Task diversity. Large models benefit from continuously increasing the number of tasks.

Data augmentation. Augmenting the data such as by inverting inputs and outputs (e.g., turning a question answering task into a question generation task) is beneficial.

Mixing weights. When using a combination of instruction tuning datasets, appropriately tuning the mixing weights is important.

Takeaways

✅ Quality > quantity. As Zhou et al. (2023) observe, training on a small set of high-quality data outperforms instruction-tuning on larger, noisier data. Using more diverse prompts and quality filtering both improve performance.

🧑‍🎓 Imitation != mastery. Models that are instruction-tuned on ChatGPT-generated data mimic ChatGPT’s style (and may thus fool human raters!) but not its factuality (Gudibande et al., May 2023). They perform worse on standard benchmarks. Using stronger base models is the best way to address this.

🏛️ The stronger the base, the better. More powerful base models also produce stronger instruction-tuned models (Wang et al., June 2023).

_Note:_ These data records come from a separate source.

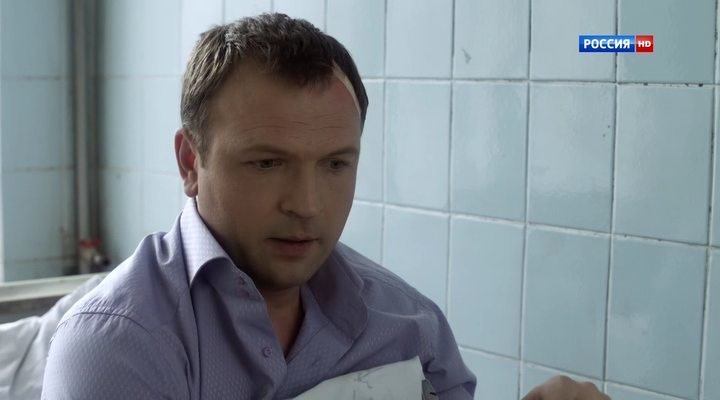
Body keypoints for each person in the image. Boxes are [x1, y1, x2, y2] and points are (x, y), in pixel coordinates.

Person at [42, 13, 609, 400]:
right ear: (191, 162)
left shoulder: (410, 328)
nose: (307, 205)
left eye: (335, 164)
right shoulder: (119, 347)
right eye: (267, 163)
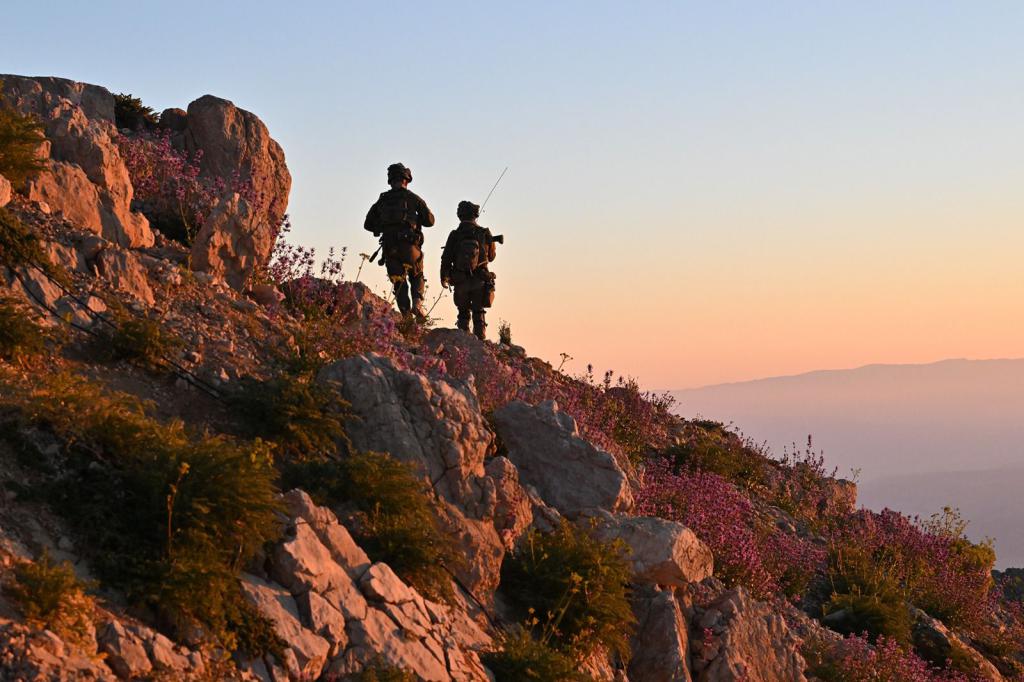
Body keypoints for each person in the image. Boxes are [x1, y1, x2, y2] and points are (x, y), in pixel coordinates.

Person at [364, 163, 435, 319]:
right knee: (417, 275)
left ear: (390, 180)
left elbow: (367, 224)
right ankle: (417, 304)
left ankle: (406, 317)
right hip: (410, 246)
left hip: (390, 248)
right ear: (406, 180)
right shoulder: (413, 198)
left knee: (398, 282)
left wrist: (381, 227)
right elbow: (430, 221)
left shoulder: (382, 200)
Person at [440, 200, 497, 340]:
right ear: (475, 215)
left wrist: (444, 277)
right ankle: (480, 341)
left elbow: (446, 258)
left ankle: (464, 341)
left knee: (463, 312)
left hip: (460, 280)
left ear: (460, 215)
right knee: (478, 311)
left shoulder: (454, 234)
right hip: (480, 279)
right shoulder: (484, 233)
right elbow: (492, 257)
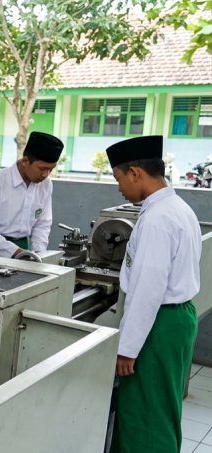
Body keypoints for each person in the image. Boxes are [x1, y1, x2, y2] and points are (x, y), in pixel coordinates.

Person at [107, 136, 201, 453]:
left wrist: (127, 349)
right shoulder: (179, 208)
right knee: (161, 406)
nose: (119, 188)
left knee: (145, 413)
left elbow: (147, 290)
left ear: (135, 173)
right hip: (177, 319)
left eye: (119, 179)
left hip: (158, 324)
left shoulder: (157, 219)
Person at [0, 131, 63, 257]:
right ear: (25, 161)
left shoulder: (46, 184)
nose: (45, 174)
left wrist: (38, 253)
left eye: (50, 169)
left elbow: (42, 224)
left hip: (24, 250)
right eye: (42, 169)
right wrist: (14, 252)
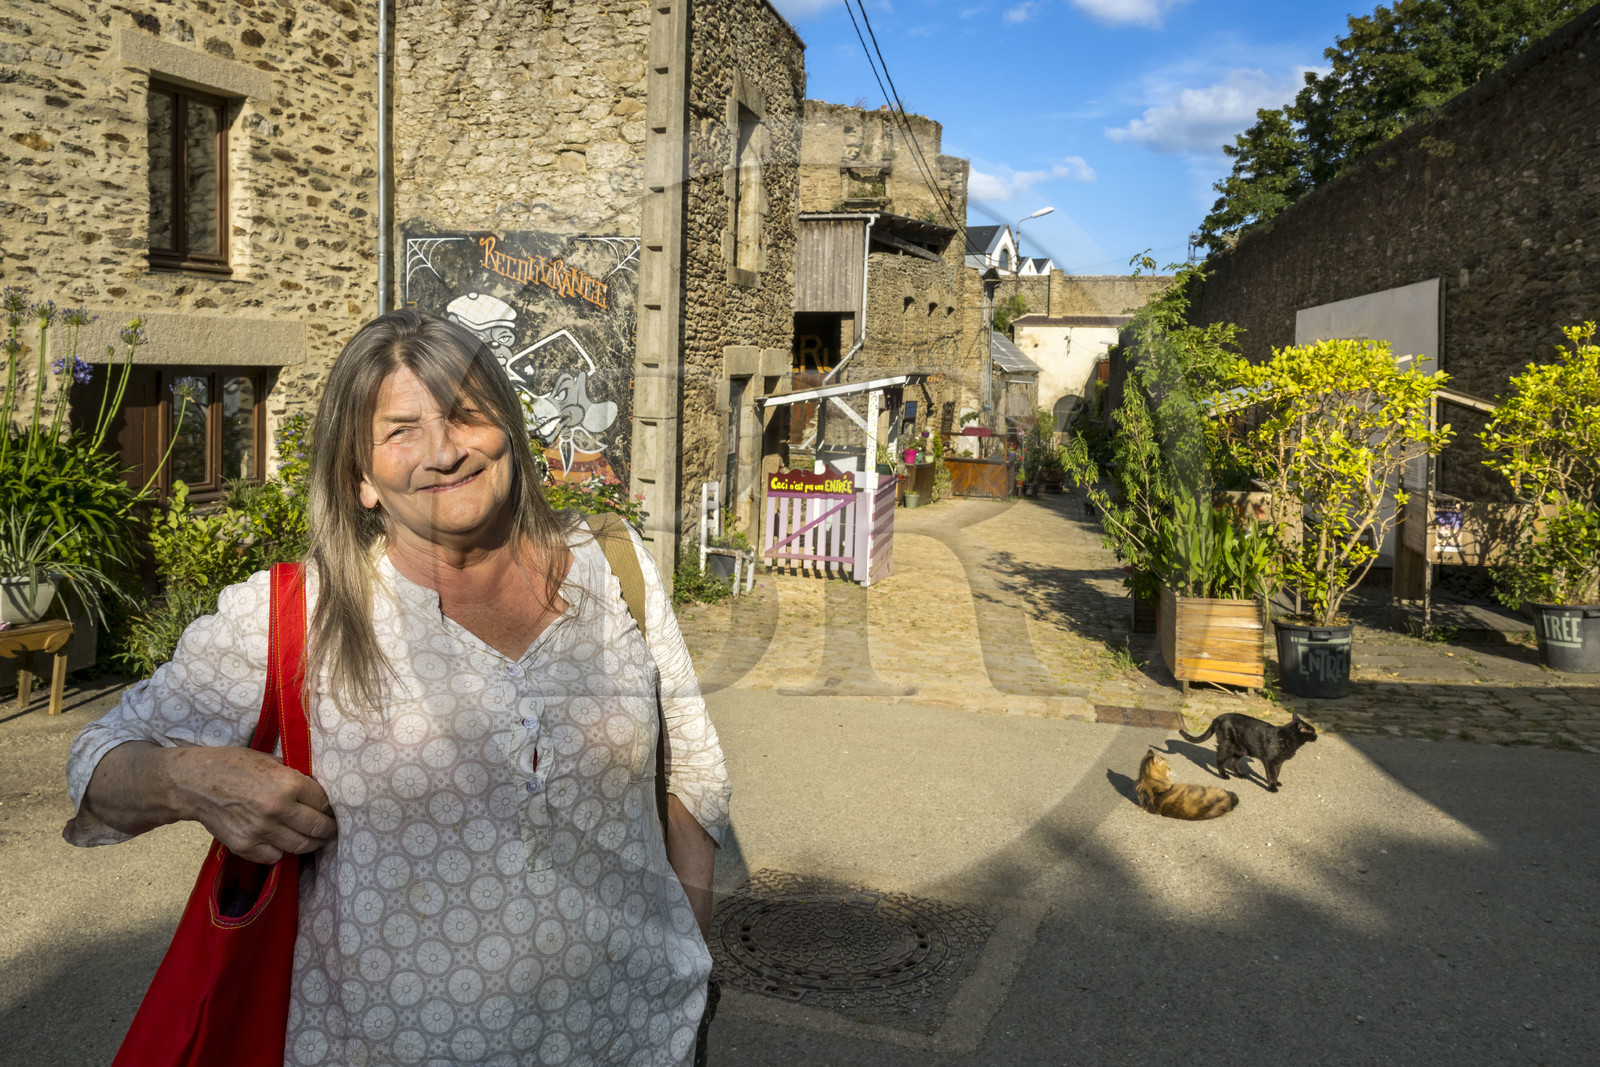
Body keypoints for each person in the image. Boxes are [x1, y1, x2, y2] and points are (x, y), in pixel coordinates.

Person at [65, 310, 730, 1066]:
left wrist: (688, 955)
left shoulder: (614, 565)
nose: (445, 450)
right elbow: (98, 762)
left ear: (507, 428)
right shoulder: (297, 616)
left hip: (637, 1037)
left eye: (466, 413)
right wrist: (190, 778)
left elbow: (693, 777)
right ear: (361, 479)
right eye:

🥇 Combination wins. Combining multiple instruction-tuning datasets results in the best average performance across tasks (Wang et al., June 2023). Dataset mixing and developing modular instruction-tuned models are thus important research directions.

Future Directions

Understanding instruction-tuning. While we have seen a proliferation of instruction-tuning datasets, we still lack a clear understanding of what makes a good instruction and good instruction–response pairs. There is much anecdotal knowledge when it comes to creating good model prompts—but to my knowledge it is unclear how instruction–following data can be created at scale in a more principled manner.

Improving data quality. To improve model performance, we need to develop more reliable methods to identify high-quality examples and filter out undesirable ones. In a similar vein, it is important to develop methods that allow us to identify how a particular instance affects model behavior and alignment at test time.

Evaluating instruction-tuned models. In light of the biases of both human and automatic evaluations, there is no clear gold standard for how to evaluate instruction-tuned models. Evaluating a model on a set of tests that can be efficiently and automatically evaluated is one way to side-step this issue, see LMentry (Efrat et al., ACL 2023), M2C (Hlavnova & Ruder, ACL 2023), IFEval (Zhou et al., Nov 2023), etc but these are restricted to a certain set of use cases. In general, it is crucial to design evaluations with a target application in mind.